There are several other things you can do to make camping safer and help your children feel comfortable with the experience. We’d suggest you approach it like you would any campsite. Check the ground for roots, rocks, or other debris that could affect your comfort.

The same precaution applies to above your site. Since you’re at home, take the time to trim any overhead branches that don’t look safe. And while you’re at it, run the weed whacker around your campsite to keep the bugs under control. You’ll also find it helpful to set up a bug zapper or fog the area so that the mosquitoes don’t spoil your fun.

Prepare Your Campfire Site

Even if you camp in your backyard, a campfire is obligatory. Since you’re at home, you can do the necessary prep ahead of time to keep it safe. Clear the area around the site for debris and vegetation. If you’re going to cook on the campfire, now is a good time to clean the grate. You’ll also want to gather some tinder and wood to keep the flames going.

Of course, you’ll need to round up your equipment with a garden hose and a shovel for tending the fire. We suggest laying out the ground rules for campfires before you light the first match. In the heat of the moment, all the kids will want to be the fire tender. Leave it to Mom or Dad to play it safe.
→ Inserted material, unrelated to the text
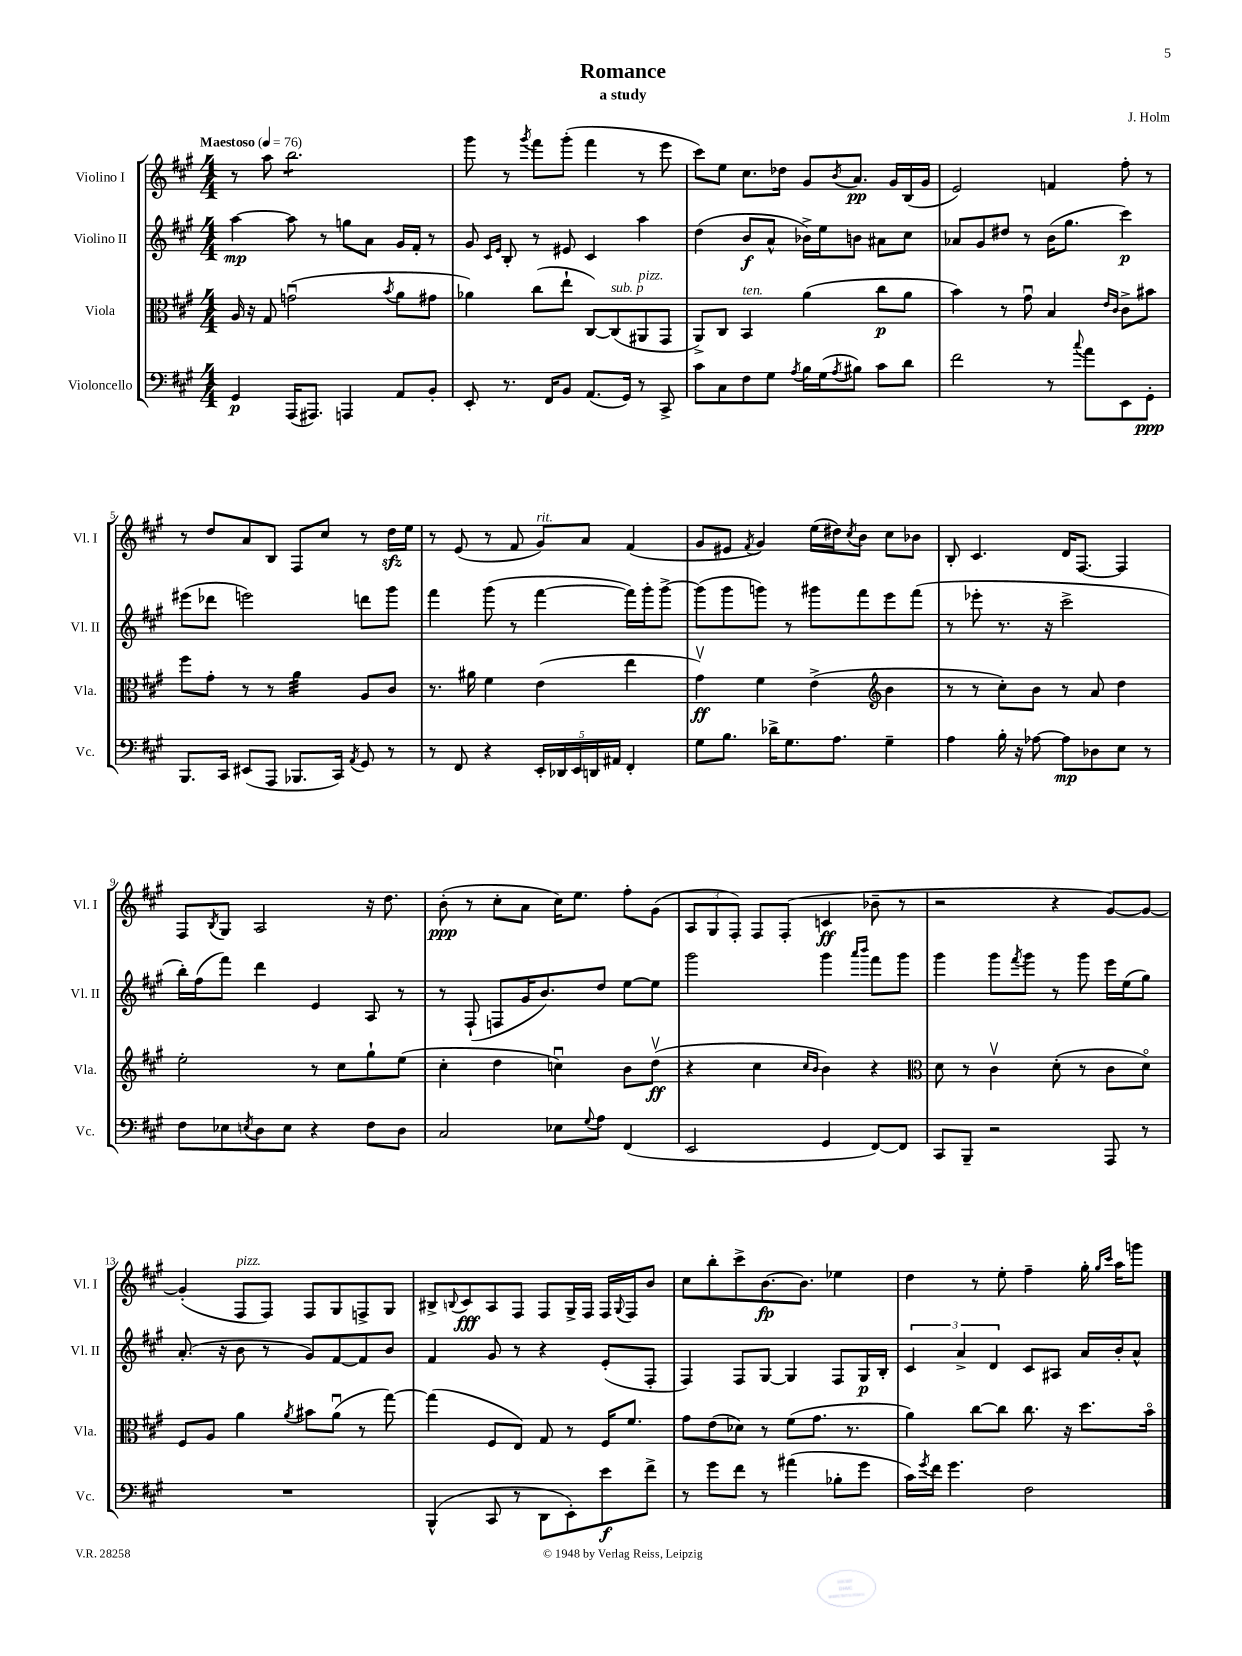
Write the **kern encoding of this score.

Throw Some Light on the Subject

We’d also suggest investing in some have motion-detecting lights if you don’t have them already. It’s a luxury we love to have while camping. Place them near the house to make bathroom visits safer. You can also place them in other areas of your yard or near any outbuildings like your garage. Then, if a curious raccoon wanders too close, the flash of the light can startle them.

Final Thoughts

Camping puts us in touch with the part of us that loves nature and the outdoors. It doesn’t have to mean a trip to a crowded park, either. You can find that same joy at home. When thinking about is backyard camping safe, remember that a lot of it is common sense. Take the same precautions you would when going to a campground. And enjoy the fact that you’ll be able to take a hot shower the next day.